Ciò che è accaduto sulla sommità del calvario, lontano dai clamori della città, sotto lo sguardo della madre del discepolo che lui amava e di qualche donna coraggiosa che lo aveva seguito, da lì in poi diventa lo spartiacque del vero cristiano doc: amare, perdonare, scusare, donare. Gesù risponde con amore all’odio, col perdono alla condanna, con lo scusare dinanzi alla provocazione, col donare la vita per chi gliela sottraeva. Si la morte di Gesù non è una vita rubatagli dalla cattiveria dei suoi uccisori, quanto piuttosto una libera scelta del suo amore sconfinato. Un dono.

“Li amò sino alla fine”. Nel suo cuore squarciato non rimase neppure una sola goccia di sangue simbolo della vita che circola nel corpo umano. Dal suo fianco squarciato usci “sangue e acqua”. Aveva dato non molto, ma tutto.
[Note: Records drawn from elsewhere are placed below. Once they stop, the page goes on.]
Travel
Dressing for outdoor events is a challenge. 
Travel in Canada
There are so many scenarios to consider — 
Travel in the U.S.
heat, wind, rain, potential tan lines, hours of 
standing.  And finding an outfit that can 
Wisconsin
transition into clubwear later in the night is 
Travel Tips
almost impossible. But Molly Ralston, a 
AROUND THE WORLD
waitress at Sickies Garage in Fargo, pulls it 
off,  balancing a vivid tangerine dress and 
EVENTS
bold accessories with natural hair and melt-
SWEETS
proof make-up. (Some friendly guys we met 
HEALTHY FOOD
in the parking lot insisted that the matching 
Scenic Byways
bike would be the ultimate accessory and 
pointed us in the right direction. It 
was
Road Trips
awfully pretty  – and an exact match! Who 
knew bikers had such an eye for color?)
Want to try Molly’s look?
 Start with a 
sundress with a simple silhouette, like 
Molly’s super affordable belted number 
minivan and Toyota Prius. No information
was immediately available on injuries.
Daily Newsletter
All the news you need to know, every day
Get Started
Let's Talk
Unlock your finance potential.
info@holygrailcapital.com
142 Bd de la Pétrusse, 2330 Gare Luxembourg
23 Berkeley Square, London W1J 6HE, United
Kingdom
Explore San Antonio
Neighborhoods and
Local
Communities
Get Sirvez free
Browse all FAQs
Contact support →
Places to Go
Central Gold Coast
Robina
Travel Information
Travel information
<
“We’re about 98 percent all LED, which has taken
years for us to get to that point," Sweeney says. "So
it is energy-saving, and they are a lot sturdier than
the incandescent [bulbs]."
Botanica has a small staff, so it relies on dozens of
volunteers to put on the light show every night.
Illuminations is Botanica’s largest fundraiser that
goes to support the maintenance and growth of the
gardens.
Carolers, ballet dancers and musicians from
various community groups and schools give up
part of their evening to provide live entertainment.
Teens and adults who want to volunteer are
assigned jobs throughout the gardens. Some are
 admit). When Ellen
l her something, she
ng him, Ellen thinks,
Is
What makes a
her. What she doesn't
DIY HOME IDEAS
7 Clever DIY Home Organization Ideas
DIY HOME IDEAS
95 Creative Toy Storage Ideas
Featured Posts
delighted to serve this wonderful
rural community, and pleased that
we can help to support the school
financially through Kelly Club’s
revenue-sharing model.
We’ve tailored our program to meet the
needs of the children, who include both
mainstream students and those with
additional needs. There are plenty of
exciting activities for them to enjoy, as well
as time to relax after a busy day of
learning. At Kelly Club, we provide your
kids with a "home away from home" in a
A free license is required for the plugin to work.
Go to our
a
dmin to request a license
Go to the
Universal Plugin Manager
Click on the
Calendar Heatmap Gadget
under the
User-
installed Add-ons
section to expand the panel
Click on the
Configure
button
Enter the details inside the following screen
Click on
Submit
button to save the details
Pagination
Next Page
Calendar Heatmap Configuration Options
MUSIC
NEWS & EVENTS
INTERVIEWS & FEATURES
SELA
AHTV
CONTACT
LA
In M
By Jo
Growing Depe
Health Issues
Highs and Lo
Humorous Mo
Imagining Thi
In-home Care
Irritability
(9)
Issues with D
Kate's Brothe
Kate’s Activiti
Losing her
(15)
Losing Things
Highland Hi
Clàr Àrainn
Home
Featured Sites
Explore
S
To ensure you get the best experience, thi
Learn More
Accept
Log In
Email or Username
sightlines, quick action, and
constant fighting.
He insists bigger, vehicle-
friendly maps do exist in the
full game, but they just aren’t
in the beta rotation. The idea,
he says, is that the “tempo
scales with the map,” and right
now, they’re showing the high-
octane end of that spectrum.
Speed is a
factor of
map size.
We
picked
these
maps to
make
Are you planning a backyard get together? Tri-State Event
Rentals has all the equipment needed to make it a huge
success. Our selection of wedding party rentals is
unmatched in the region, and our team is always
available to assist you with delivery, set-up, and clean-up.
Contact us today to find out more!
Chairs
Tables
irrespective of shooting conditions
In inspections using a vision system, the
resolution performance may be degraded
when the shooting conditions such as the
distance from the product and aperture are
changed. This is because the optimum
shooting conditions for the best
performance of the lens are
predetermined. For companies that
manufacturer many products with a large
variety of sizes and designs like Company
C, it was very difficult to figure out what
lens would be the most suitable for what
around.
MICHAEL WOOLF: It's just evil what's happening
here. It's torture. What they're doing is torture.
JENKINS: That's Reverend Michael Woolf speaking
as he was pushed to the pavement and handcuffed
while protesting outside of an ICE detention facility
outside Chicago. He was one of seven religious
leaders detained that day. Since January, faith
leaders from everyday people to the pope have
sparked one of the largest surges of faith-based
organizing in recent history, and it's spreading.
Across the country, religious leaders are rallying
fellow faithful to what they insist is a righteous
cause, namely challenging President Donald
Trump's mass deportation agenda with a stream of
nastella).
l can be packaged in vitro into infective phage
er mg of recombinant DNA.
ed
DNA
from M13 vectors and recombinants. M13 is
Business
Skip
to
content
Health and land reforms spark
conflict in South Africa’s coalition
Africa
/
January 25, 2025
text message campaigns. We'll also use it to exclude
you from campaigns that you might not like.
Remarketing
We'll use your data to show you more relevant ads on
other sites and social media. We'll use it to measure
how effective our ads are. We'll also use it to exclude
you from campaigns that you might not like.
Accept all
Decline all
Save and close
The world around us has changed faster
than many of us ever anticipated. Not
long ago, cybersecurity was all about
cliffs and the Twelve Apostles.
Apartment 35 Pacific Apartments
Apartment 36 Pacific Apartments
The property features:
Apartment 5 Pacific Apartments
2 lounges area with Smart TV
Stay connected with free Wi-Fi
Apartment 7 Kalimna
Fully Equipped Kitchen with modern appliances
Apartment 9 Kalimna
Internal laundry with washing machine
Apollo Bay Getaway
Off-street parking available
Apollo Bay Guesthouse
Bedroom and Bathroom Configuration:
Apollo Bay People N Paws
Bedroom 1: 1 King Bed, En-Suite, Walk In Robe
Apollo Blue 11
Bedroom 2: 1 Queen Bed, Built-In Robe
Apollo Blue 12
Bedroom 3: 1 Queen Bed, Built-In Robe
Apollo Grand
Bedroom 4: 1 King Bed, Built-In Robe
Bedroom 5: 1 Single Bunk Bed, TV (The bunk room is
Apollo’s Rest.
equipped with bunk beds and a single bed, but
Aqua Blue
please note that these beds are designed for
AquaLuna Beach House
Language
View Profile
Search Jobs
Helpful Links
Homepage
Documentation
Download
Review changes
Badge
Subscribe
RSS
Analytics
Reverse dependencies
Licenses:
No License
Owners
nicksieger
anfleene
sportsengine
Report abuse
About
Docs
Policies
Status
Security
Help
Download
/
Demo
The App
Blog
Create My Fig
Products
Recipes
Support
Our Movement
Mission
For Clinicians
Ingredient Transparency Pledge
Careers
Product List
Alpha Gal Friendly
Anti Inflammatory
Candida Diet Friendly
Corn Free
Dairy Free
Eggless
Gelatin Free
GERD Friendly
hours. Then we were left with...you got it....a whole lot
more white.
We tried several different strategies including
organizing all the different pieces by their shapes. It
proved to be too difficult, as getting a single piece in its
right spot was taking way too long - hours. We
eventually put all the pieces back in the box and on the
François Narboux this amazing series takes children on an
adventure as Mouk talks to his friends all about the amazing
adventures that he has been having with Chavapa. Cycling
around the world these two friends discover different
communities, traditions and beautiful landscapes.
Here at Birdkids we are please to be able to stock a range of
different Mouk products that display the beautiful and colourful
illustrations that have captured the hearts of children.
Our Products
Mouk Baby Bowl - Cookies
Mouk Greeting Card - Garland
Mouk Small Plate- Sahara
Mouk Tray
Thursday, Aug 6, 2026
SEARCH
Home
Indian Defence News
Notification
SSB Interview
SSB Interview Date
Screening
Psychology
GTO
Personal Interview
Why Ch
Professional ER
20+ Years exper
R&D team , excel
Eppure, umanamente stanco, impaurito, aveva gridato, invocato: “Dio mio, Dio mio, perché mi hai abbandonato?”. Ma nessuno a risposto! Perché? Eppure era il Figlio di Dio che gridava, che invocava il Padre. Insensibilità di Dio? No! Non c’è stata risposta perché lui stesso, Gesù, era la risposta di Dio al dolore di ogni uomo, di ogni tempo. Lui era il chicco di grano di cui aveva parlato e detto che, caduto in terra, per generare una spiga, necessita che muoia. E lui per portare la vita, la gioia, la speranza, la risurrezione, la primavera nel cuore di ogni uomo ha donato sé stesso in “sacrificio di espiazione” che è sinonimo di perdono. Ha alzato l’asticella rilanciando la provocazione e ci provoca ad imitarlo.